Can we access entire 1GB on new GTX's?

I had a question about the GTX 280 -
Can we access the entire 1GB global memory space on the card?
Or is it like the 9800 GX2 where you have the memory available but are limited in using it?

I understand that the 9800 had in fact 2 independent cards and hence the 512 MB per GPU allocation.
I just want to make sure that there is nothing like that in case of the 280 (or the 260 either) that I should be aware of before beginning to use them. I do not want to hit a wall half-way through - all because I chose the wrong hardware.

Clarifications from nvidia folks appreciated!

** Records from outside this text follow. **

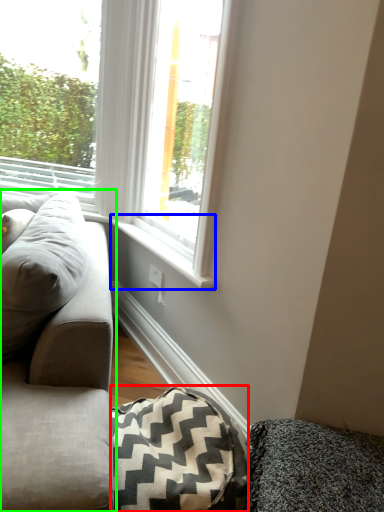
Question: Which object is positioned closest to blanket (highlighted by a red box)? Select from window sill (highlighted by a blue box) and studio couch (highlighted by a green box).

Choices:
 (A) window sill
 (B) studio couch

Answer: (B)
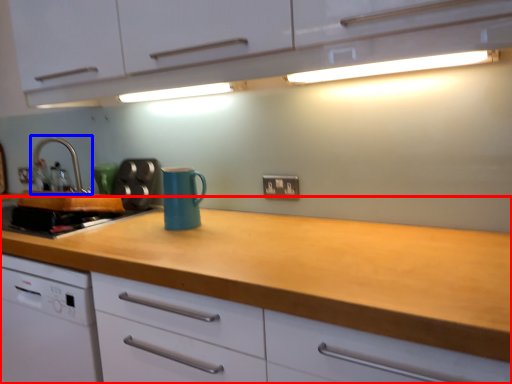
Question: Which object appears farthest to the camera in this image, counter (highlighted by a red box) or tap (highlighted by a blue box)?

Choices:
 (A) counter
 (B) tap

Answer: (B)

There are 2 devices supporting CUDA

Device 0: "GeForce GTX 280"

  Major revision number:                         1

  Minor revision number:                         3

  Total amount of global memory:                 1073020928 bytes

  Number of multiprocessors:                     30

  Number of cores:                               240

  Total amount of constant memory:               65536 bytes

  Total amount of shared memory per block:       16384 bytes

  Total number of registers available per block: 16384

  Warp size:                                     32

  Maximum number of threads per block:           512

  Maximum sizes of each dimension of a block:    512 x 512 x 64

  Maximum sizes of each dimension of a grid:     65535 x 65535 x 1

  Maximum memory pitch:                          262144 bytes

  Texture alignment:                             256 bytes

  Clock rate:                                    1.30 GHz

  Concurrent copy and execution:                 Yes

As with all CUDA cards, you may not be able to allocate all of that 1 GiB, though. Usually, there is 50 MiB of unallocatable space: more if you run a compositing window manager.

Thanks MisterAnderson42 for the quick reply!

Any thing I need to know before I fire it up?
I am currently using the 8800 GTX and according to what I understand, I should be able to use the new 280 just like that but with larger data-sets?
The 512 MB on the 8800 limits me substantially. So am planning to make atleast some progress with the 280 that doubles the available space. I am planning to go to the Tesla C1060 maybe after a few months 9as budget allows).

Any comments/hints welcome.

I have successfully allocated >= 1000000000 bytes on a card that is not attached to a display (don’t remember the exact number). However you have to be aware that kernels and potentially execution parameters will need some of the memory to be stored on the card.

Yep. That is what is great about CUDA: any app scales to more processors without any problems or code modifications.

[DISCLAIMER] Replace ‘any app’ with ‘a normal app with enough blocks’ [/DISCLAIMER]

Because I have seen some code floating around on the forums that would not scale ;)

True. But only if one expects the performance to scale as well :)